As shown in Table 5, the effects of dipping of eggs in different SV solutions, times of eggs dipping and the interaction between them on lipids profile were not significant (P>0.05). The birds belong to SV3-group showed numerically lower total cholesterol, triglyceride and LDL than the birds belong to other experimental groups.

 

Table 5: Effect of in-ovo dipping in different concentration of sugarcane vinegar solutions at different times of embryonic ages on serum lipid profile of ducklings at hatch.
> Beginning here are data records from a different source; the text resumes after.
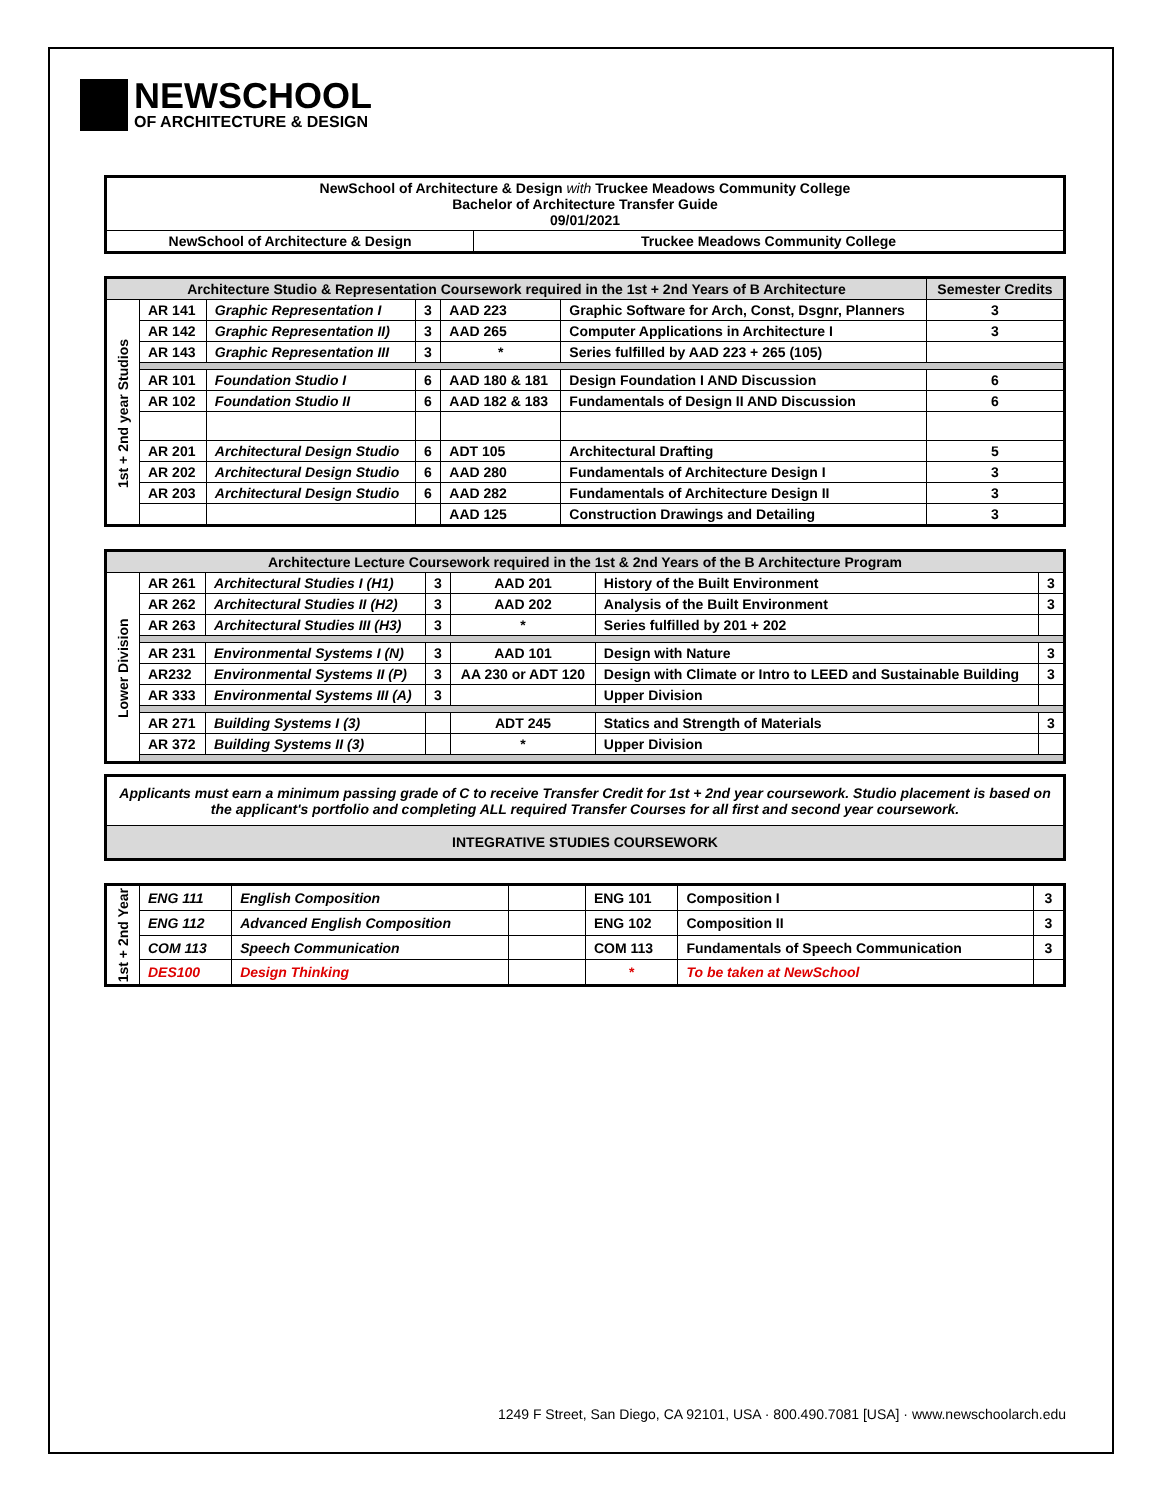NEWSCHOOL
OF ARCHITECTURE & DESIGN
| NewSchool of Architecture & Design with Truckee Meadows Community College Bachelor of Architecture Transfer Guide 09/01/2021 | |
| NewSchool of Architecture & Design | Truckee Meadows Community College |
| Architecture Studio & Representation Coursework required in the 1st + 2nd Years of B Architecture | | | | | | Semester Credits |
| --- | --- | --- | --- | --- | --- | --- |
| 1st + 2nd year Studios | AR 141 | Graphic Representation I | 3 | AAD 223 | Graphic Software for Arch, Const, Dsgnr, Planners | 3 |
| | AR 142 | Graphic Representation II) | 3 | AAD 265 | Computer Applications in Architecture I | 3 |
| | AR 143 | Graphic Representation III | 3 | * | Series fulfilled by AAD 223 + 265 (105) | |
| | AR 101 | Foundation Studio I | 6 | AAD 180 & 181 | Design Foundation I AND Discussion | 6 |
| | AR 102 | Foundation Studio II | 6 | AAD 182 & 183 | Fundamentals of Design II AND Discussion | 6 |
| | AR 201 | Architectural Design Studio | 6 | ADT 105 | Architectural Drafting | 5 |
| | AR 202 | Architectural Design Studio | 6 | AAD 280 | Fundamentals of Architecture Design I | 3 |
| | AR 203 | Architectural Design Studio | 6 | AAD 282 | Fundamentals of Architecture Design II | 3 |
| | | | | AAD 125 | Construction Drawings and Detailing | 3 |
| Architecture Lecture Coursework required in the 1st & 2nd Years of the B Architecture Program | | | | | | |
| --- | --- | --- | --- | --- | --- | --- |
| Lower Division | AR 261 | Architectural Studies I (H1) | 3 | AAD 201 | History of the Built Environment | 3 |
| | AR 262 | Architectural Studies II (H2) | 3 | AAD 202 | Analysis of the Built Environment | 3 |
| | AR 263 | Architectural Studies III (H3) | 3 | * | Series fulfilled by 201 + 202 | |
| | AR 231 | Environmental Systems I (N) | 3 | AAD 101 | Design with Nature | 3 |
| | AR232 | Environmental Systems II (P) | 3 | AA 230 or ADT 120 | Design with Climate or Intro to LEED and Sustainable Building | 3 |
| | AR 333 | Environmental Systems III (A) | 3 | | Upper Division | |
| | AR 271 | Building Systems I (3) | | ADT 245 | Statics and Strength of Materials | 3 |
| | AR 372 | Building Systems II (3) | | * | Upper Division | |
| Applicants must earn a minimum passing grade of C to receive Transfer Credit for 1st + 2nd year coursework. Studio placement is based on the applicant's portfolio and completing ALL required Transfer Courses for all first and second year coursework. |
| INTEGRATIVE STUDIES COURSEWORK |
| 1st + 2nd Year | ENG 111 | English Composition | | ENG 101 | Composition I | 3 |
| | ENG 112 | Advanced English Composition | | ENG 102 | Composition II | 3 |
| | COM 113 | Speech Communication | | COM 113 | Fundamentals of Speech Communication | 3 |
| | DES100 | Design Thinking | | * | To be taken at NewSchool | |
1249 F Street, San Diego, CA 92101, USA · 800.490.7081 [USA] · www.newschoolarch.edu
Items1	Total cholesterol (mg/ dl)	Triglycerides (mg/ dl)	High density lipoprotein (mg/ dl)	Low density lipoprotein (mg/ dl)
Overall mean	503.83	134.67	160.62	317.58
Sugarcane vinegar solution concentrate effect
C	511.67	143.42	157.92	333.17
SV1	523.42	148.25	165.75	328.42
SV2	497.83	147.67	160.25	307.92
SV3	470.67	114.75	158.42	287.75
SV4	515.58	119.25	160.75	330.67
SEM	38.05	14.70	12.94	31.82
Sig.	NS	NS	NS	NS
Time of eggs dipping effect
T10	518.53	151.07	178.40	309.80
T17	557.73	116.40	177.60	363.80
T24	454.27	116.87	149.60	279.80
T31	484.80	154.33	136.87	316.93
SEM	34.03	13.15	11.58	28.46
Sig.	NS	NS	NS	NS

1C= control, SV1= positive control; SV2= 0.05% SV; SV3= 0.10% SV; SV4= 0.15% SV; T10= day 10th of embryonic age; T17= day 17th of embryonic age; T24= day 24th of embryonic age; T31= day 31st of embryonic age. a, b and cMeans in the same column and effect bearing different superscripts are significantly different (P≤0.05). SEM= standard error mean; NS = non-significant.

Serum glucose and calcium concentrations

As shown in Table 6, the effects dipping of eggs in different SV solutions on serum glucose and calcium concentrations were not significant (P>0.05). Times of eggs dipping during incubation had a significant effect on these parameters (P<0.01). Regarding to time of egg’s dipping, the present study shows that significant increase in glucose concentration in T17th and T24th in compared to other experimental times. In the ducklings which hatched from eggs dipped at either T17th or T24th age of embryonic ages recorded the highest concentration of glucose while those hatched from eggs dipped at 10th or 31st recorded the highest values of serum-calcium contrast those hatched from other experimental times.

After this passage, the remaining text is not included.